Source text:
++++

Again, there are no details. But Iran has no interest despite what many may think of a fractured and chaotic Iraq. Obviously, Iran backs the Maliki government. Obviously, it is a Shiite power in the region. And it backs the Maliki government.

But it has had nothing but chaos on its border with Iraq over many, many decades, going all the way back to the Iran/Iraq war and doesn't want to see something like that erupt again. So, it has an interest in making sure that Baghdad doesn't fall, keeping, you know, at least the Shiite heartland whole, but also presumably keeping Iraq whole. And it's going to be incredibly difficult because even if the U.S. and Iran somehow manage to make some tactical agreement over this, they are on completely opposite sides when it comes to Syria.

Iran backs Assad. Iran is Assad's military. It's because of Iran that Assad has been able to change the balance of forces on the ground in Syria. Russia is Assad's diplomat. Iran is its military commander. And nobody is helping the moderate opposition in Syria. That is the only way that that balance of power is going to change. And try to drain the swamp a little bit over the border in Iraq as well.

BOLDUAN: And, of course, there the addition of, there's some question that if there is engagement on this issue, that it would muddy the waters in terms of the ongoing negotiations over Iran's nuclear program and the impact on that. So many questions obviously remaining here.

And many of the questions are going to Hillary Clinton. You have the big town hall with Hillary Clinton tomorrow night. She will have to answer major questions on foreign policy.

++++

Stored records:

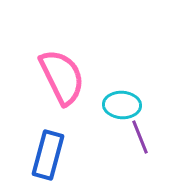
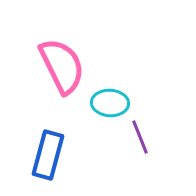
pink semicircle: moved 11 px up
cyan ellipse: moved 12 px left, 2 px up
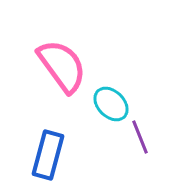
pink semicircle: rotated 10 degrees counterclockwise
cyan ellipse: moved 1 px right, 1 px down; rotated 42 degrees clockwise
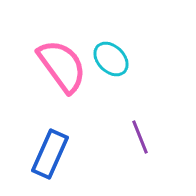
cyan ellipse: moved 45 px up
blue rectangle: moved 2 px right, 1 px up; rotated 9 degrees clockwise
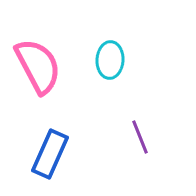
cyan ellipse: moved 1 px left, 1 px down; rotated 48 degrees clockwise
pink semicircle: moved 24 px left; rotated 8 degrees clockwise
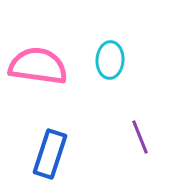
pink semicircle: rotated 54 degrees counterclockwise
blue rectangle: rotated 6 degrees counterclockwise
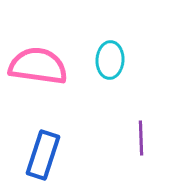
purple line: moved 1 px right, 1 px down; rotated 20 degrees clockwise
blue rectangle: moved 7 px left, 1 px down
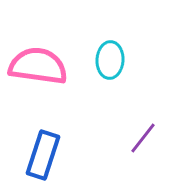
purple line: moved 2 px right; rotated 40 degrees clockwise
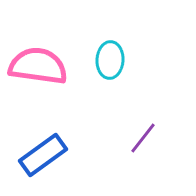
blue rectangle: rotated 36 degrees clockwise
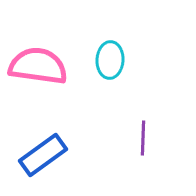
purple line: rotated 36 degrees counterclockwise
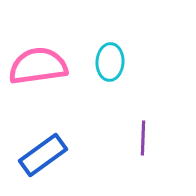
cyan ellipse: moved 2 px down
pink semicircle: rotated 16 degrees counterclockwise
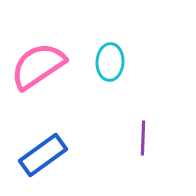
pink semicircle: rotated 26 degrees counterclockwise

++++

Actions to take:
1. From the Iran and Iraq transcript, write out the passage starting at "Again, there are" and ending at "it backs the Maliki government.", swapping "Maliki government" for "Iraqi government".
2. In the Iran and Iraq transcript, which country is called Assad's diplomat?
3. Continue the Iran and Iraq transcript from its last sentence.

Responses by task:
1.
Again, there are no details. But Iran has no interest despite what many may think of a fractured and chaotic Iraq. Obviously, Iran backs the Iraqi government. Obviously, it is a Shiite power in the region. And it backs the Iraqi government.

2. Russia

3.
If she decides to run, what do you think some of the questions she's going to need to answer?

AMANPOUR: Well, I think already, you know, this is going to be a town hall, so it is people who are going to come and ask her questions and we're going to follow up and put some of the tough hard choices as her book is called to her. She's already written in her book about how she might have done things differently in Syria, you remember a couple of years ago, when she was still secretary of state. The entire U.S. administration's national security apparatus, chairman of the joint chiefs, defense secretary, secretary of state, CIA, they all presented the president with a plan to arm and train the opposition in Syria.

Remember, the straw man notion of putting U.S. forces or boots on the ground in Syria has never been an option. So, that needs to be put to the side. The question is arming and training Syrian opposition. And that didn't happen. The president decided to take a different route.

And now, what we're seeing is blowback in its ultimate form. You're seeing it absolutely in Iraq, and you have people all the way to the police commissioner of New York City worrying about the Syrian blowback in our heartlands as well. So if for the United States the president has articulated the fight against terrorism being the biggest national security priority still for the United States, it is happening, it is germinating in Syria and in Iraq right now.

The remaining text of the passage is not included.